The Regulator of Social Housing’s (RSH) results of its latest quarterly survey of private registered providers’ financial health show providers are continuing to invest in existing homes and build new ones.

The report, which covers the period 1 October to 31 December 2023, reveals that total repairs and maintenance spend in the quarter reached £2 billion (up from £1.9bn in the previous quarter), while prioritising work relating to damp and mould continues to contribute to providers’ higher spend on existing homes.

Providers spent £3.9bn on building and acquiring new homes in the quarter (up from £3.7 bn) – the highest quarterly spend for eight years.

The amount providers expect to spend on development over the next 12 months has dropped to £15.9bn (5% lower than forecast in the previous quarter), of which £11.5 bn is contractually committed.

The wider economic environment remains challenging, the RSH says. To mitigate risk, some providers have deferred uncommitted development projects or, in a smaller number of cases, arranged covenant waivers with their lenders.

Annual aggregate cash interest cover (excluding all sales) continued to fall, reaching 71% (the lowest level on record). Providers expect interest cover to rise slightly to 80% over the next year.

The sector continued to attract private investment, with £3.7bn of new facilities agreed in the quarter.
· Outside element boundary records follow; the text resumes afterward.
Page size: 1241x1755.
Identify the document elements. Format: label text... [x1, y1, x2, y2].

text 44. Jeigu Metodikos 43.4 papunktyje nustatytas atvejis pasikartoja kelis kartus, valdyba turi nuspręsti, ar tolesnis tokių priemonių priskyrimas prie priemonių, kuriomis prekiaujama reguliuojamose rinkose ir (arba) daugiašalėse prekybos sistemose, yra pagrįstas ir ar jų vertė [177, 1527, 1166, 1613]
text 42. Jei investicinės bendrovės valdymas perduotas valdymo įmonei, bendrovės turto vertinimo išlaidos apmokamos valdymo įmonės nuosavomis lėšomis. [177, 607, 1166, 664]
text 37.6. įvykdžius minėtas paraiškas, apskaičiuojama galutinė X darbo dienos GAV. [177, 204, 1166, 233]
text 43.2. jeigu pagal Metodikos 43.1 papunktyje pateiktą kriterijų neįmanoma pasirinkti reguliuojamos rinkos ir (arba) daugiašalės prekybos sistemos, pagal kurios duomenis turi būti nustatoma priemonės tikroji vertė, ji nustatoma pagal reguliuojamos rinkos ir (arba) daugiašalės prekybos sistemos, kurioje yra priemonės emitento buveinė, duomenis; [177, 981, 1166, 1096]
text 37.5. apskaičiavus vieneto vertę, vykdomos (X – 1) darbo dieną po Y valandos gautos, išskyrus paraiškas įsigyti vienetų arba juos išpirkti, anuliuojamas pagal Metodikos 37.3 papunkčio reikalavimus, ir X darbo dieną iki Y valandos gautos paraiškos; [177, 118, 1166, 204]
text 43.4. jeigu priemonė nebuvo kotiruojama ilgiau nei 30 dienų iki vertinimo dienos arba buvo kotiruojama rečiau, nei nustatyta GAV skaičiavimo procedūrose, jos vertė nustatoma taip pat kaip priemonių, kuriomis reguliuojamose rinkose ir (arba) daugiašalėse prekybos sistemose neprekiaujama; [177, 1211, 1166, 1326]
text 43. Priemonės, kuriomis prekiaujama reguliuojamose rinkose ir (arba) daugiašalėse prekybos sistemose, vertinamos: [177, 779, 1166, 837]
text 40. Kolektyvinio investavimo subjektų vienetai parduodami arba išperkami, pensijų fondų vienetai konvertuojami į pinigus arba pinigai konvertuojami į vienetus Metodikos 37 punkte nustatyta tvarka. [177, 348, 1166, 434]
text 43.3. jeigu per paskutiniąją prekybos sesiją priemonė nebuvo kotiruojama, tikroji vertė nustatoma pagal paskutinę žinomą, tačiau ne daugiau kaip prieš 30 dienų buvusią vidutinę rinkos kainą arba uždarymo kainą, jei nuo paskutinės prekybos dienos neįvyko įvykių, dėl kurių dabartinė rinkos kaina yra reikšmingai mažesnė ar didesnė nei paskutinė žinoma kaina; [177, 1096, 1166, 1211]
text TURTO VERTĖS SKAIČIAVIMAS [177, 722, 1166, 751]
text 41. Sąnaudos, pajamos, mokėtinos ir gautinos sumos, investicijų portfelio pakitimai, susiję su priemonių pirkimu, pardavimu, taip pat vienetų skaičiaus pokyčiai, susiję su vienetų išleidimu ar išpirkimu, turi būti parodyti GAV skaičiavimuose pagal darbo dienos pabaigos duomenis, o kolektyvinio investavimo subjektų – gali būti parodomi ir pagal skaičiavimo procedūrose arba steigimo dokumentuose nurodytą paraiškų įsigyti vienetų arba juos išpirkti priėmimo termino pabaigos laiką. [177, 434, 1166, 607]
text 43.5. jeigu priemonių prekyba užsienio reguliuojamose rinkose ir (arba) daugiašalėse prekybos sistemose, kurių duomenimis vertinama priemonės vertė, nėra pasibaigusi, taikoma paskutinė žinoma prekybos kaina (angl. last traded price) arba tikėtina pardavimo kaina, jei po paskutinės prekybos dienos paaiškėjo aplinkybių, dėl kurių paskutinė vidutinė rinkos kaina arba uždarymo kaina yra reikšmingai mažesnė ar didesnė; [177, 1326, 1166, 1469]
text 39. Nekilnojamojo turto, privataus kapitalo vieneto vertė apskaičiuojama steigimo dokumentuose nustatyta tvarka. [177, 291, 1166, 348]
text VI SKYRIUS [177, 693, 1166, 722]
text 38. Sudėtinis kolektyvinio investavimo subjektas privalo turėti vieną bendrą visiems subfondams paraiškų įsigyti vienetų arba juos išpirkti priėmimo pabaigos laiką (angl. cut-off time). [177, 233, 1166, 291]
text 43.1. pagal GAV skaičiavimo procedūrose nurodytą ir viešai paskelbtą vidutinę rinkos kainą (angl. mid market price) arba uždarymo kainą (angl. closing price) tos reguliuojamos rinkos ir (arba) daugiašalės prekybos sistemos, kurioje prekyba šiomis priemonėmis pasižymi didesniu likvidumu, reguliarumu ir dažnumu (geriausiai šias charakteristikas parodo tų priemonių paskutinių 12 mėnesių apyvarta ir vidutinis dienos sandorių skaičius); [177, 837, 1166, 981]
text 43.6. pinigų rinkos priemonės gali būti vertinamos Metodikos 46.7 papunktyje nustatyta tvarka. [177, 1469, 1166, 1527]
Although available cash and undrawn facilities both decreased slightly, they remain sufficient to cover forecast spend on interest costs, loan repayments and developments for the next year.

Will Perry, Director of Strategy at RSH, said: “It is encouraging to see the sector raising new finance, which is enabling providers to invest in existing homes and build new ones for the future. But as a result of this higher spend and wider economic pressures, their interest cover remains very low.

“Boards must manage financial risks carefully and deploy appropriate mitigations when needed.”